At stake is how the CFPB is structured and its ability to continue its mandate to safeguard the interests of ordinary consumers in their dealings with banks and other financial institutions.
The arguments before the 11 judges of the U.S. Court of Appeals in Washington, D.C., focused largely on the CFPB's constitutionality—in particular whether the bureau's structure limits presidential power.
The CFPB, which was created by the Dodd-Frank Wall Street Reform and Consumer Protection Act of 2010, is run by one director, who has a five-year term and can only be removed by the president for cause—that is, incompetence or malfeasance.
Theodore Olson, an attorney for financial services company PHH Corp., the plaintiff in the case, sued the CFPB in 2014. He argued Wednesday before six Democratic-appointed judges and five Republican-appointed judges that such a structure gives the CFPB director more power than was intended by framers of the Constitution.
"You have a concentration of power," Olsen told the judges. In creating the CFPB, he noted, "Congress itself understood and recognized that it was going further than it ever did before in limiting the President's power." A single director who cannot be dismissed without cause, and with a term that potentially outstrips that of the president, limits the chief executive’s authority, he maintained.
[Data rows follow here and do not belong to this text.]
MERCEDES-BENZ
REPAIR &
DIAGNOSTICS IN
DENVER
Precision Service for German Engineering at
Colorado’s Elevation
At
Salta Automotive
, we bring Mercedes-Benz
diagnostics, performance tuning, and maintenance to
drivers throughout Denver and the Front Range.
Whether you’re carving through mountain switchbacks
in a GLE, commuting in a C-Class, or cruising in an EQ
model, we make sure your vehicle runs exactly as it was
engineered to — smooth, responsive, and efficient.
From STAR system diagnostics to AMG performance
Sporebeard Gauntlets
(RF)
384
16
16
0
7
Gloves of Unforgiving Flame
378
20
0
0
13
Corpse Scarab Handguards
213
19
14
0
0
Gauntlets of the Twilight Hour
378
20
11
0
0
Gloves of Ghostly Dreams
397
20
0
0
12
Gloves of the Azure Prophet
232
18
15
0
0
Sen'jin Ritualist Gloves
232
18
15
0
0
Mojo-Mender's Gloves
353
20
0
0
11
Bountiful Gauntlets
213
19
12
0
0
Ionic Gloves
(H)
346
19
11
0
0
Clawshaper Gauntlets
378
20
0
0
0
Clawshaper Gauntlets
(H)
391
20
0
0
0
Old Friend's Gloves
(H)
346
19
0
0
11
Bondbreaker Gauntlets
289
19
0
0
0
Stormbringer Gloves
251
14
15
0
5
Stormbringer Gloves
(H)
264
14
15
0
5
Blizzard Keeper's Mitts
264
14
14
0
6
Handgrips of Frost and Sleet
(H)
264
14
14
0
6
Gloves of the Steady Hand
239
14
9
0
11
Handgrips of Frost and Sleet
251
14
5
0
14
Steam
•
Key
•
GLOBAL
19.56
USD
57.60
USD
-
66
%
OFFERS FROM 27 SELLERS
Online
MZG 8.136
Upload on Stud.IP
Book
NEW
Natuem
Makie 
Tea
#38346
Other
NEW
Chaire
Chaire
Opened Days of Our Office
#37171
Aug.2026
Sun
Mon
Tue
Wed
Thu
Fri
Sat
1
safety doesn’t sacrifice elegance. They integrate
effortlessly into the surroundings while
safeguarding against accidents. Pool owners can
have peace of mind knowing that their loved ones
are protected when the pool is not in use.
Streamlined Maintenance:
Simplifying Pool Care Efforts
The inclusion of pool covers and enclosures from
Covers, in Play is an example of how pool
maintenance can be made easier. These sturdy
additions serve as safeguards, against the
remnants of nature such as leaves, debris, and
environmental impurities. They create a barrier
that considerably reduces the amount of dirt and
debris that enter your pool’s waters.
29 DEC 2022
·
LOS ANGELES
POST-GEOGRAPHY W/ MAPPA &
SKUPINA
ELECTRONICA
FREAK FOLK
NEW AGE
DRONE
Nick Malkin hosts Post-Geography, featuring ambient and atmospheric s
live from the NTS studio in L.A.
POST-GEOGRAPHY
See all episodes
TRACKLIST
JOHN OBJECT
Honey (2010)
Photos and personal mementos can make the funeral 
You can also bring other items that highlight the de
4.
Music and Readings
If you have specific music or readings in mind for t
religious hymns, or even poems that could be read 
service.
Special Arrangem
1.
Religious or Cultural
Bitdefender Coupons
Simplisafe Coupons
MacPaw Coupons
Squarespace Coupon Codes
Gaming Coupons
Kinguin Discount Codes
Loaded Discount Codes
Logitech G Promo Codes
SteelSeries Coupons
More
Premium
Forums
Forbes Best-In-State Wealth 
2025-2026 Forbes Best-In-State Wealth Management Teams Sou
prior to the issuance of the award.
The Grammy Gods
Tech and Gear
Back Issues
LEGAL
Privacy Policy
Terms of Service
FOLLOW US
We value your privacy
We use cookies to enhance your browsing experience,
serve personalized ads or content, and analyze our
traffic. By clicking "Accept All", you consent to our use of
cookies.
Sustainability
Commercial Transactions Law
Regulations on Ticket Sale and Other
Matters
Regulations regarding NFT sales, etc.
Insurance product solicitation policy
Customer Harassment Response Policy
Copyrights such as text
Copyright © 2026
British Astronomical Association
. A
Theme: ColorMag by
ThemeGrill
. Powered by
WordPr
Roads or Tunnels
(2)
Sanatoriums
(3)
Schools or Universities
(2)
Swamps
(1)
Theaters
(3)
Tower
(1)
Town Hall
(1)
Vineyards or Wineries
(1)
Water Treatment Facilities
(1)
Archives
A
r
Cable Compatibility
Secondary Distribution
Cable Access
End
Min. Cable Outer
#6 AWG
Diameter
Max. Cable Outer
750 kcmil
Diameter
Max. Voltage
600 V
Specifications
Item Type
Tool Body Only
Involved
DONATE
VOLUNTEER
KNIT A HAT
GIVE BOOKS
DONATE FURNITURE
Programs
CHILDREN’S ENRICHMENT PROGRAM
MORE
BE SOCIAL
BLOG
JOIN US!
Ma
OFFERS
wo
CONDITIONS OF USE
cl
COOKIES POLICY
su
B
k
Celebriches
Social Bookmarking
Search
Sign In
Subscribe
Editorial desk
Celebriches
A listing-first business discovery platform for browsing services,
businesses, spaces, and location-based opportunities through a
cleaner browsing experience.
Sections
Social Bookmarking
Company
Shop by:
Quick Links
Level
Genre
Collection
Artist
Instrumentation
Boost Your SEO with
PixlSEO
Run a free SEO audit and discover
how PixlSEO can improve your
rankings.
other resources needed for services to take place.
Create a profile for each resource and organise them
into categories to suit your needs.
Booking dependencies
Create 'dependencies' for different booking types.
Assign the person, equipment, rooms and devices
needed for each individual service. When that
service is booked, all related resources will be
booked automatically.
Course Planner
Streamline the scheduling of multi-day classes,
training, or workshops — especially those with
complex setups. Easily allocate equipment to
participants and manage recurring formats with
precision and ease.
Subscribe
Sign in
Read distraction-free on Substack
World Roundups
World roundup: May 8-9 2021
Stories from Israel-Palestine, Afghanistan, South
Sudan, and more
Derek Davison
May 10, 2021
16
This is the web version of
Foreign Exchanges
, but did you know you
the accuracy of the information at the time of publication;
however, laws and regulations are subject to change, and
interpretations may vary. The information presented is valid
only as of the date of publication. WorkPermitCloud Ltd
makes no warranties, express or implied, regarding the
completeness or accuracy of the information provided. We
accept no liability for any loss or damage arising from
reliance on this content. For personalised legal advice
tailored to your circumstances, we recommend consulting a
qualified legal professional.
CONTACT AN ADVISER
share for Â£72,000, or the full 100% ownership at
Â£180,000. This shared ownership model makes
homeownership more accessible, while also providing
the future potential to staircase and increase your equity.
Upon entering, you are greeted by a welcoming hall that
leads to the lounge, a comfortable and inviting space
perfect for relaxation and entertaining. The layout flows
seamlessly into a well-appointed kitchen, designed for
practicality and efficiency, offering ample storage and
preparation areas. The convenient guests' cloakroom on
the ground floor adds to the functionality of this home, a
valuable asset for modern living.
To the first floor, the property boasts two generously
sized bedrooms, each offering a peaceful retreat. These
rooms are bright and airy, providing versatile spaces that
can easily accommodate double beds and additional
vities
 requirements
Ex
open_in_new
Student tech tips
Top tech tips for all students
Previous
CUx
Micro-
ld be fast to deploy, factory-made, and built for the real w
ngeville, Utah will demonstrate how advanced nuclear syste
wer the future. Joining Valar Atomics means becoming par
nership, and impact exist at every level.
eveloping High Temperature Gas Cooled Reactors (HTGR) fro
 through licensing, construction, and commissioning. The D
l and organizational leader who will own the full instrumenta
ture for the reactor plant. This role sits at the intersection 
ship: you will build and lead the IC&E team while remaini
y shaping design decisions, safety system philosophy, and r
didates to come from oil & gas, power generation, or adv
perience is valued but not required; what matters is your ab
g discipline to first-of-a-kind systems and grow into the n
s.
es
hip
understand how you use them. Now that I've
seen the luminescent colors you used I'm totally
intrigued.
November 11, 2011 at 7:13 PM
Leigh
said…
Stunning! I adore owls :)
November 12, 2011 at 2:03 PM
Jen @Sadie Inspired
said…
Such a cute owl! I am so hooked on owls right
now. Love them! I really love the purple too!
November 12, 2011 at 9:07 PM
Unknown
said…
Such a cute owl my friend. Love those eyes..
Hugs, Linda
Supporters of the current CFPB structure say it does not limit presidential power, and further allows for the CFPB to protect consumers without politics getting in the way.
"If the president can remove an official at least for cause, the president has sufficient authority," argued Lawrence DeMille-Wagman, senior CFPB litigation counsel.
Many consumer groups agree. “The CFPB director needs to be independent from potential political pressure in order to be able to stand up for protecting the interests of consumers against the immense power of the financial industry,” said Pamela Banks, senior policy counsel for Consumers Union, the policy and mobilization arm of Consumer Reports. “The structure designed by Congress ensures that the director will be both independent and accountable.”
The original case that led to today’s hearing involves Laurel, N.J.-based PHH. In 2014, the CFPB charged the company with longtime violations of a federal lending law. PHH appealed the CFPB’s ruling within the bureau’s administrative law system, but lost its case and an appeal, and was ultimately fined a total of $109 million by the CFPB. It then sued the CFPB in federal court, claiming that Cordray, who had authority over the appeal process, wielded too much power.